All of Flaherty’s movies seem to follow Rousseau’s concept of the “noble savage.” Nanook was such a success that Hollywood agreed to finance his subsequent efforts. He went on to direct Moana (not that one), shot in Samoa, and, with F.W. Murnau, the slightly more fictionalized Tabu: A Story of the South Seas, set on Bora Bora. However, his style of setting up shop somewhere for literally years, shooting days and days of film, and eventually figuring out what movie he wanted to make did not jive with Hollywood Studios. He then went first to Britain and then to Ireland, where his British producers funded his multiple years on the island of Inishmore while hoping to show that British films could be just as artistically successful as American ones. The 1994 Canadian movie Kabloonak (Inuit for “White Man”) stars Charles Dance as Flaherty during the making of Nanook of the North.
In recent years a third way of coming to Flaherty’s movies has come more into vogue, that of the various cultures depicted, for whom his films have actually turned into valuable records of practices that might not otherwise have survived into the age of film. Even if there was not this type of sharkfishing in 1934, there were those still alive who remembered how it was done. And if Flaherty hadn’t staged it, we would have no video of it happening at all. It’s a little like people who go in and record the last speaker of a language, even if no one actually talks to each other using that language any more. Obviously, Flaherty had no idea that he was doing that, which if anything makes it more interesting.
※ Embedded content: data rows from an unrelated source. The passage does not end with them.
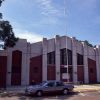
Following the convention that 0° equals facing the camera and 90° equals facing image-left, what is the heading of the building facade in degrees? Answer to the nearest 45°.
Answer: approximately 0°

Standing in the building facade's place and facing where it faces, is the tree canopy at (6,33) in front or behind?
in front

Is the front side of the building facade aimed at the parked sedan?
yes
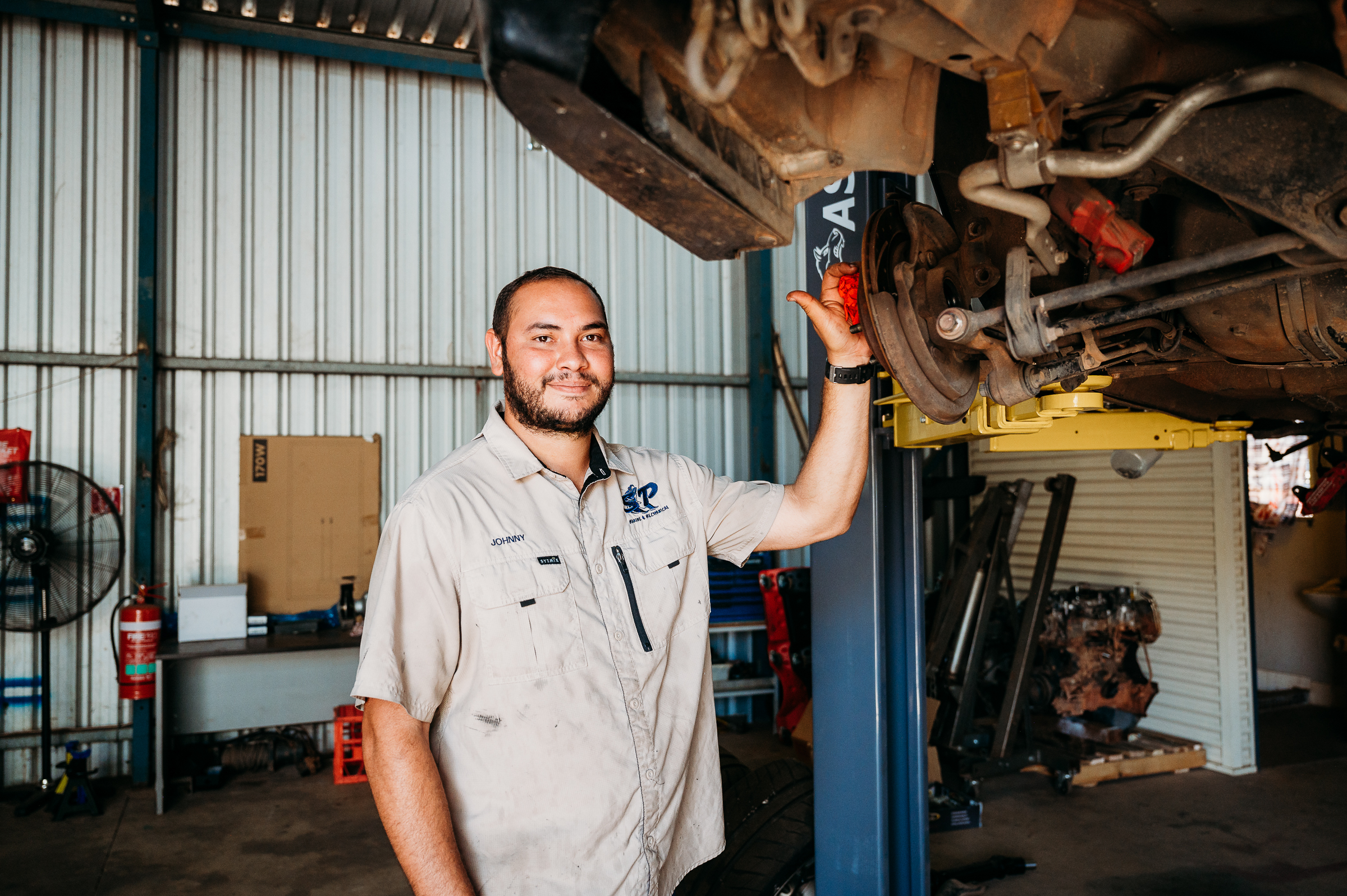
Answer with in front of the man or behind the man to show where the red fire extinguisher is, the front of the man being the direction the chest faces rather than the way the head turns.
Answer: behind

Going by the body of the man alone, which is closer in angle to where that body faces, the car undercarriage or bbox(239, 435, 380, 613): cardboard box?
the car undercarriage

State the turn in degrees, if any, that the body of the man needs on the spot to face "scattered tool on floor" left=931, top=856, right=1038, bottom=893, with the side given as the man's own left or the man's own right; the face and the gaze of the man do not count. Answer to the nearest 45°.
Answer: approximately 90° to the man's own left

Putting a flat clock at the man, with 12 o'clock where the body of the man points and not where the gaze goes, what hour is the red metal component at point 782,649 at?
The red metal component is roughly at 8 o'clock from the man.

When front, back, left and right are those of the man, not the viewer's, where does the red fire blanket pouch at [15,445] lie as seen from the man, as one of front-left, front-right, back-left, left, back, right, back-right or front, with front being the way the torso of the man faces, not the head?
back
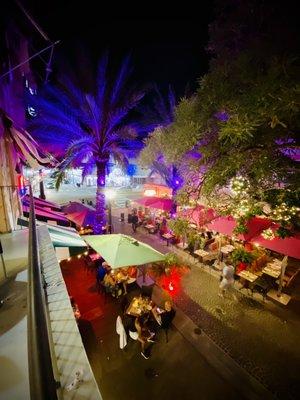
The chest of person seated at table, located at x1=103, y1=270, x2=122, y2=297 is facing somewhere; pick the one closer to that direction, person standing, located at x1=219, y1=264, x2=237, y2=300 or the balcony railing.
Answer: the person standing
Anyway, for me coming to this movie in 2021, it feels even more alien than you might expect. From a story perspective, not as much happens as might think over the run-time. It is only about an hour and 15 minutes long, and of that running length I’d say about a third of it is just waves. They’re some pretty insane waves, but waves nonetheless. What would today be in enormous high definition is somehow transformed in black and white. The Aran Islands shown here are not just bare, they are abstract, chiaroscuro art, outside human reality. If Man of Aran isn’t a precisely accurate document of an actual place and time, it is an accurate document of a very specific impression of a place outside time, and maybe that’s more interesting.
I’ve been to the Aran Islands (well, just Inishmore) and it was stunning. I heard a lot about this film while I was in the region but I still have never seen it. I did see Nanook of the North a few years ago and it similarly has Inuit people performing traditional tasks that had faded out in the parents and grandparents time, but I don’t think it’s entirely false to have them recreate them.